What the exercise asks
Count the lines in the records below that contain the string "bookshelf", treating case as significant, and give only the number.

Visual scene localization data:
"""

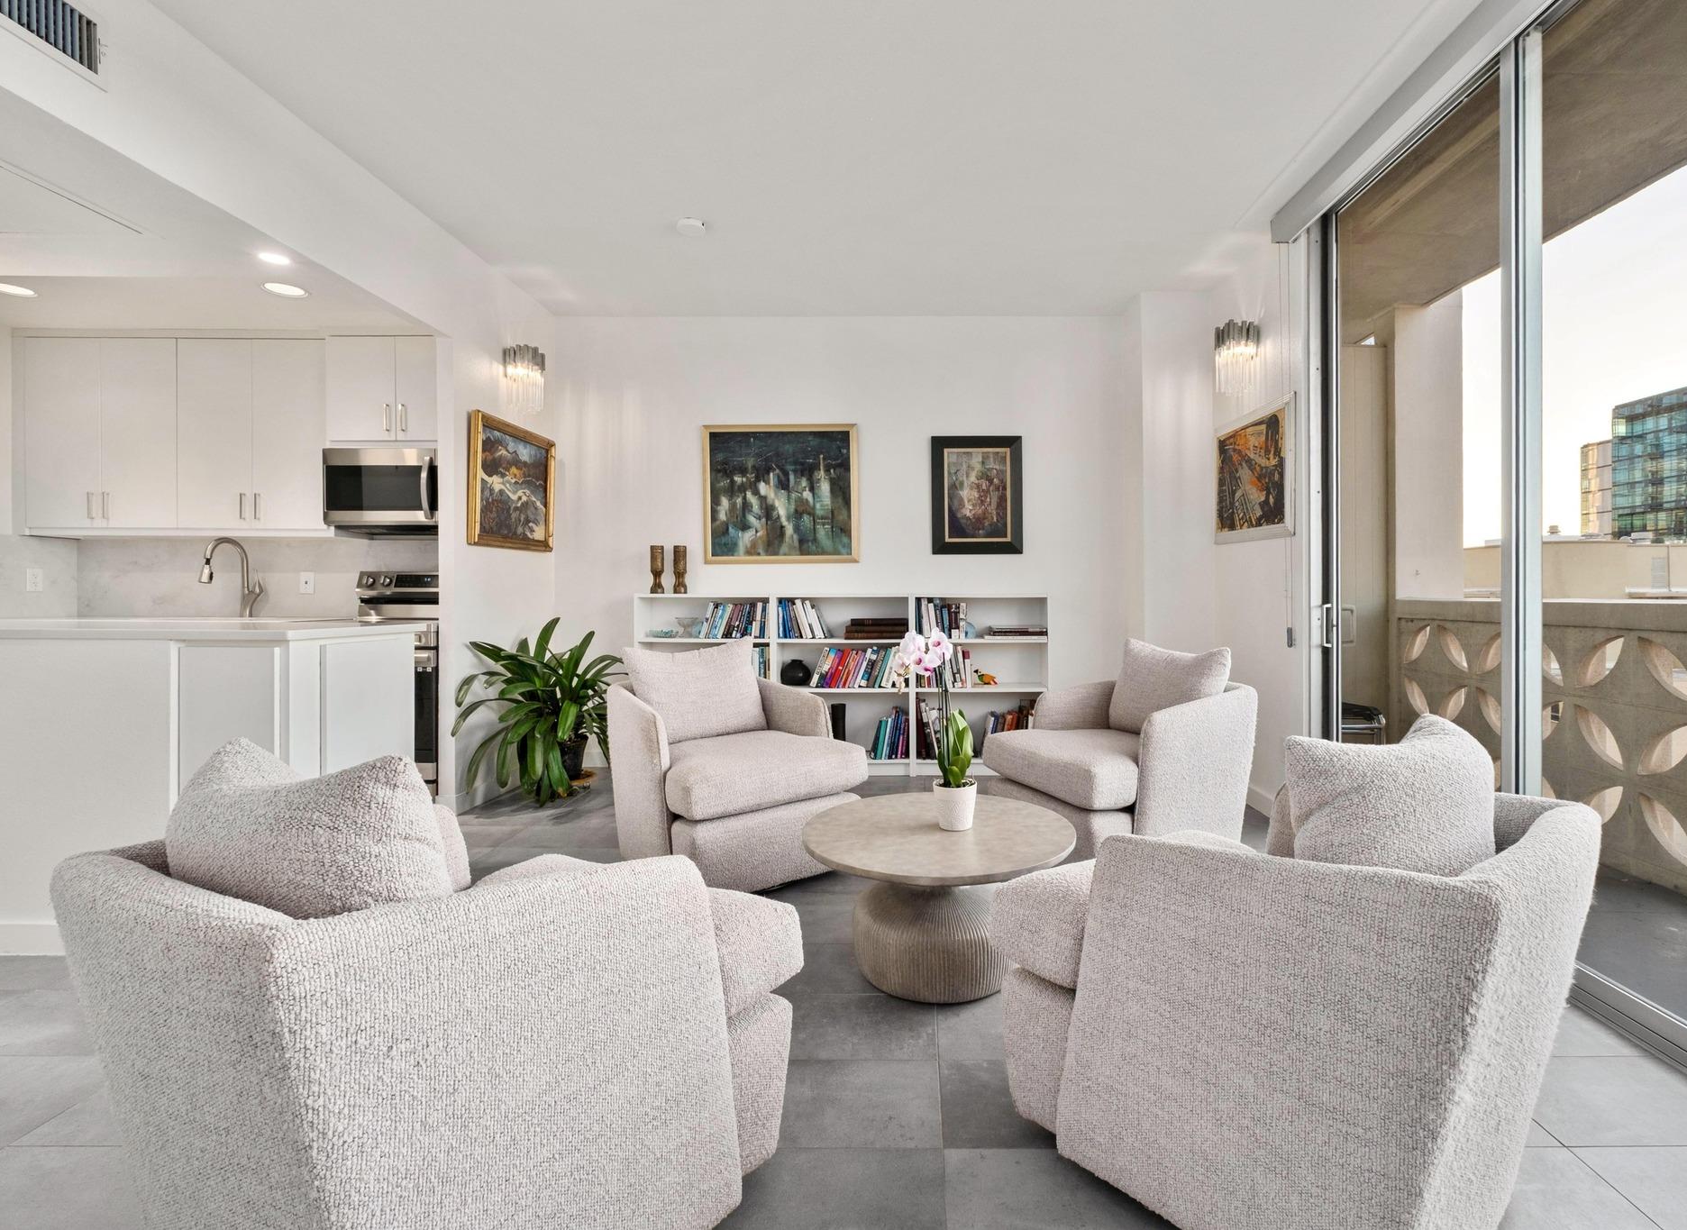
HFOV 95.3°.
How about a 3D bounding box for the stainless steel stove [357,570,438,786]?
[{"bbox_3d":[-2.420,0.360,4.180,0.760,1.190,0.690,0,1,2],"label":"stainless steel stove"}]

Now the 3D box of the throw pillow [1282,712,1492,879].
[{"bbox_3d":[1.045,0.415,1.500,0.530,0.450,0.200,0,16,-35],"label":"throw pillow"}]

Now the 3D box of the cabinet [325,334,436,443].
[{"bbox_3d":[-2.430,-1.238,4.360,0.770,0.595,0.360,0,1,2],"label":"cabinet"}]

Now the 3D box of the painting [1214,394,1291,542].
[{"bbox_3d":[2.026,-0.685,3.820,0.040,0.630,0.850,0,1,3],"label":"painting"}]

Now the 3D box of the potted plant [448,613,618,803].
[{"bbox_3d":[-1.590,0.490,4.200,0.740,0.920,0.780,0,1,2],"label":"potted plant"}]

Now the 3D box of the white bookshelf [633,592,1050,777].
[{"bbox_3d":[-0.001,0.406,4.577,2.400,1.060,0.280,0,1,2],"label":"white bookshelf"}]

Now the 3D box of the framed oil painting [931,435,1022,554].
[{"bbox_3d":[0.812,-0.731,4.700,0.555,0.725,0.040,0,1,2],"label":"framed oil painting"}]

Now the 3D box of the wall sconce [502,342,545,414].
[{"bbox_3d":[-1.729,-1.294,4.220,0.140,0.370,0.270,0,1,-3],"label":"wall sconce"}]

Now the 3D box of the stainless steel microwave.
[{"bbox_3d":[-2.541,-0.722,4.530,0.760,0.430,0.400,0,1,2],"label":"stainless steel microwave"}]

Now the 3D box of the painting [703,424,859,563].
[{"bbox_3d":[-0.386,-0.745,4.735,0.955,0.855,0.040,0,1,1],"label":"painting"}]

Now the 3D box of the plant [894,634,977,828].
[{"bbox_3d":[0.266,0.335,2.230,0.240,0.575,0.190,0,1,2],"label":"plant"}]

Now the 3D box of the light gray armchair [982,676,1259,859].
[{"bbox_3d":[1.070,0.615,3.010,0.820,0.710,0.730,0,1,-24],"label":"light gray armchair"}]

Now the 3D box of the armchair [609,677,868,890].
[{"bbox_3d":[-0.439,0.621,2.980,0.730,0.710,0.820,-1,1,-41],"label":"armchair"}]

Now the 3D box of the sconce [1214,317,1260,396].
[{"bbox_3d":[1.995,-1.323,3.940,0.140,0.370,0.270,0,1,-2],"label":"sconce"}]

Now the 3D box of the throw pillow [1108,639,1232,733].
[{"bbox_3d":[1.302,0.295,3.080,0.180,0.410,0.500,18,-6,-22],"label":"throw pillow"}]

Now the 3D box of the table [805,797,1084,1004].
[{"bbox_3d":[0.278,0.810,2.220,0.775,0.410,0.775,0,1,2],"label":"table"}]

"""

Answer below
2